Let $\sim_1 and \sim_2$ be equivalence relations on $X$ and $Y$.
Let $f_1: X \rightarrow X/ {\sim_1}$ and $f_2: Y \rightarrow Y/ {\sim_1}$ be quotient maps.
Let $f_1 \times f_2: X\times Y \rightarrow X/ {\sim_1} \times Y/{\sim_2}$ be the map defined coordinatewise. Will $f_1 \times f_2$ be a quotient map.

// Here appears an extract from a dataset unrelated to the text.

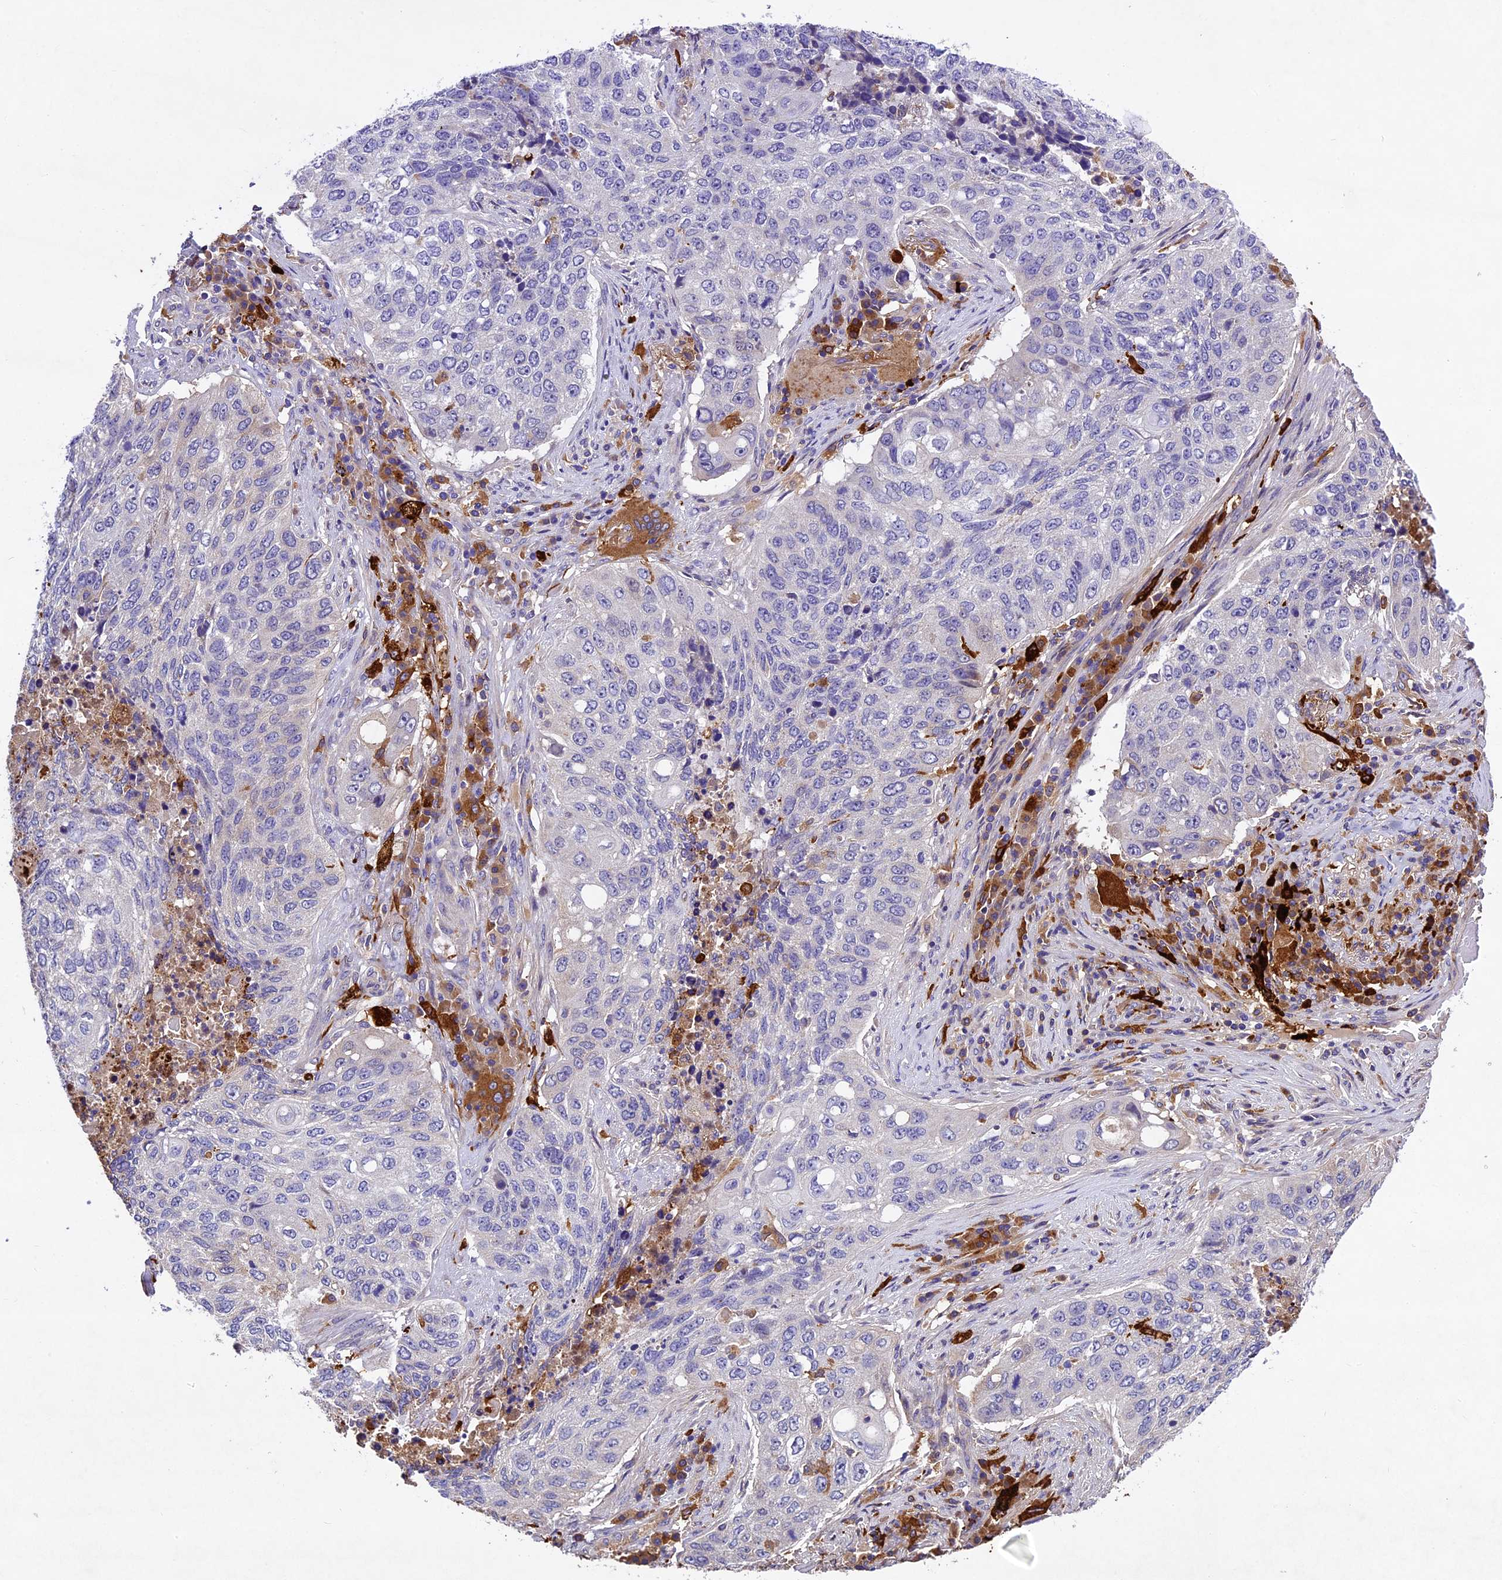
{"staining": {"intensity": "negative", "quantity": "none", "location": "none"}, "tissue": "lung cancer", "cell_type": "Tumor cells", "image_type": "cancer", "snomed": [{"axis": "morphology", "description": "Squamous cell carcinoma, NOS"}, {"axis": "topography", "description": "Lung"}], "caption": "This is an IHC photomicrograph of lung squamous cell carcinoma. There is no positivity in tumor cells.", "gene": "CILP2", "patient": {"sex": "female", "age": 63}}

Remark: It is at least true in case $X$ and $Y$ are groups and equivalence relations are defined through a subgroup.
The product of two quotient maps need not be a quotient map.
We can actually find a quotient map $f: X \to Y$ whose square $f \times f$ is not a quotient map. The recipe is as follows: Take any Hausdorff space $X$ with a closed subset $A$ and a point $x \in X$ such that $x$ and $A$ cannot be separated by neighborhoods (so $X$ is not regular). Since $X$ is Hausdorff, the diagonal $\Delta_X$ in $X\times X$ is closed. Since $A$ is closed, so is $A\times A$. Hence $\sim \; = \Delta_X \cup (A\times A)$ is closed. The quotient map $f: X \to X/{\sim}$ is the map identifying $A$ to a single point. Note that $X/{\sim}$ is not Hausdorff since $A$ and $x$ do not have disjoint neighborhoods, so $\Delta_{X/{\sim}}$ is not closed. However, if $f \times f$ were a quotient map, then the diagonal would have to be closed since it has the preimage $\sim$ under $f\times f$.
We can even find a quotient map $f$ and a space $Q$ such that the product of $f$ with the identity on $Q$ (which is obviously a quotient map) fails to be a quotient map. See Spaces in which "$A \cap K$ is closed for all compact $K$" implies "$A$ is closed." for a construction if this map.